Philip Freelon, the architect who led the design team of the Smithsonian National Museum of African American History and Culture, has died at age 66, after a years-long battle with amyotrophic lateral sclerosis (ALS).
Born in Philadelphia in 1952, Freelon grew up watching his grandfather, a Harlem-Renaissance era-artist, paint with oils in his studio. He grew up to study architecture at North Carolina State University, and eventually earned his masters of architecture at Massachusetts Institute of Technology. He was a recipient of the Loeb Fellowship from Harvard University’s Graduate School of Design, and in 1990, he founded his architectural firm the Freelon Group, which was composed of sixty members and located in North Carolina. The group was tasked with designing the Smithsonian National Museum of African American History and Culture in 2009, alongside Freelon’s partners J. Max Bond, Jr., and David Adjaye. The museum is set to open six months from now. Other accomplishments from the group include the National Center for Civil and Human Rights in Atlanta and Emancipation Park in Houston.
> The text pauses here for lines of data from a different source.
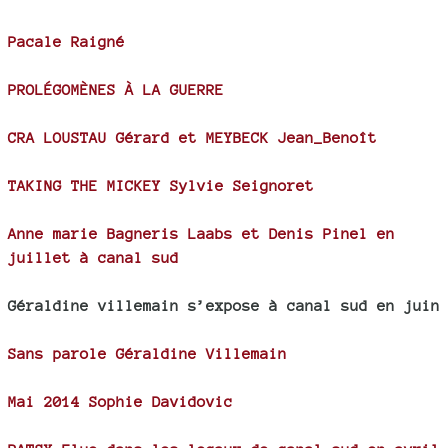
Pacale Raigné
PROLÉGOMÈNES À LA GUERRE
CRA LOUSTAU Gérard et MEYBECK Jean_Benoît
TAKING THE MICKEY Sylvie Seignoret
Anne marie Bagneris Laabs et Denis Pinel en
juillet à canal sud
Géraldine villemain s’expose à canal sud en juin
Sans parole Géraldine Villemain
Mai 2014 Sophie Davidovic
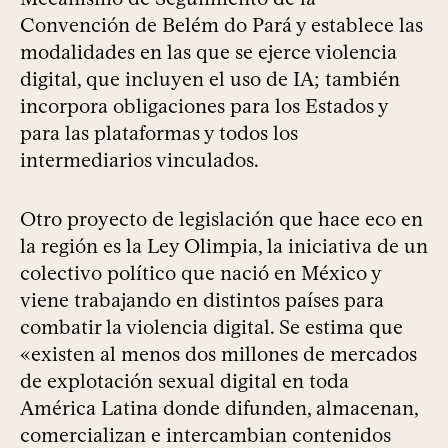
Convención de Belém do Pará y establece las
modalidades en las que se ejerce violencia
digital, que incluyen el uso de IA; también
incorpora obligaciones para los Estados y
para las plataformas y todos los
intermediarios vinculados.
Otro proyecto de legislación que hace eco en
la región es la Ley Olimpia, la iniciativa de un
colectivo político que nació en México y
viene trabajando en distintos países para
combatir la violencia digital. Se estima que
«existen al menos dos millones de mercados
de explotación sexual digital en toda
América Latina donde difunden, almacenan,
comercializan e intercambian contenidos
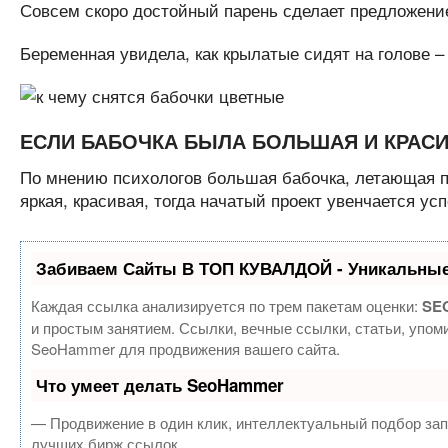
Совсем скоро достойный парень сделает предложение
Беременная увидела, как крылатые сидят на голове – 
ЕСЛИ БАБОЧКА БЫЛА БОЛЬШАЯ И КРАС
По мнению психологов большая бабочка, летающая по
яркая, красивая, тогда начатый проект увенчается ус
Забиваем Сайты В ТОП КУВАЛДОЙ - Уникальные
Каждая ссылка анализируется по трем пакетам оценки:
SEO
и простым занятием. Ссылки, вечные ссылки, статьи, упом
SeoHammer для продвижения вашего сайта.
Что умеет делать SeoHammer
— Продвижение в один клик, интеллектуальный подбор зап
лучших бирж ссылок.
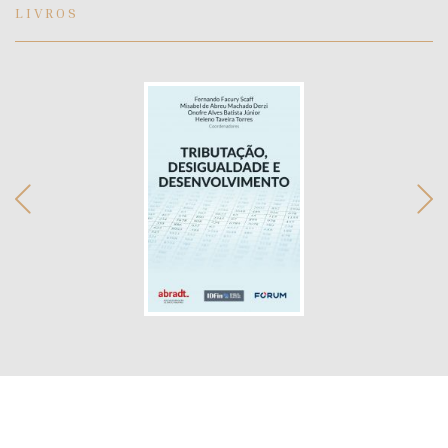
LIVROS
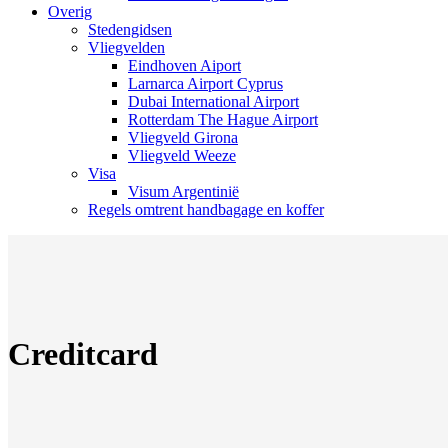
Overig
Stedengidsen
Vliegvelden
Eindhoven Aiport
Larnarca Airport Cyprus
Dubai International Airport
Rotterdam The Hague Airport
Vliegveld Girona
Vliegveld Weeze
Visa
Visum Argentinië
Regels omtrent handbagage en koffer
Creditcard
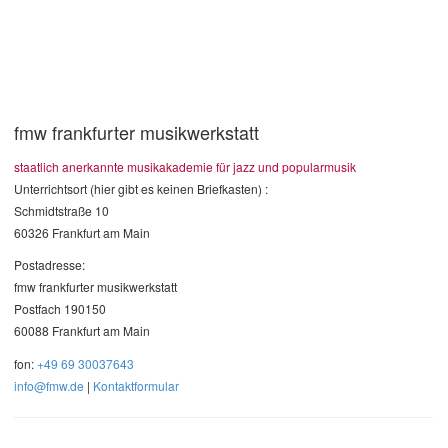
fmw frankfurter musikwerkstatt
staatlich anerkannte musikakademie für jazz und popularmusik
Unterrichtsort (hier gibt es keinen Briefkasten) :
Schmidtstraße 10
60326 Frankfurt am Main
Postadresse:
fmw frankfurter musikwerkstatt
Postfach 190150
60088 Frankfurt am Main
fon:
+49 69 30037643
info@fmw.de
|
Kontaktformular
Freelon’s civic-minded designs were notably humanitarian and built with consideration for moral value. “Bringing design excellence to the spaces people use every day is my passion, particularly for public buildings,” he said. “Architecture is inspirational when it expresses the unique aspirations and ideals of the community it serves. It can embody a collective passion, express civic pride, and symbolize common values.”
In 2012, President Barack Obama appointed Freelon to the US Commission of Fine Arts, and he has served as a visiting lecturer at MIT’s architecture school as professor of the practice. He is survived by his wife, jazz singer Nnenna Freelon, and their three children.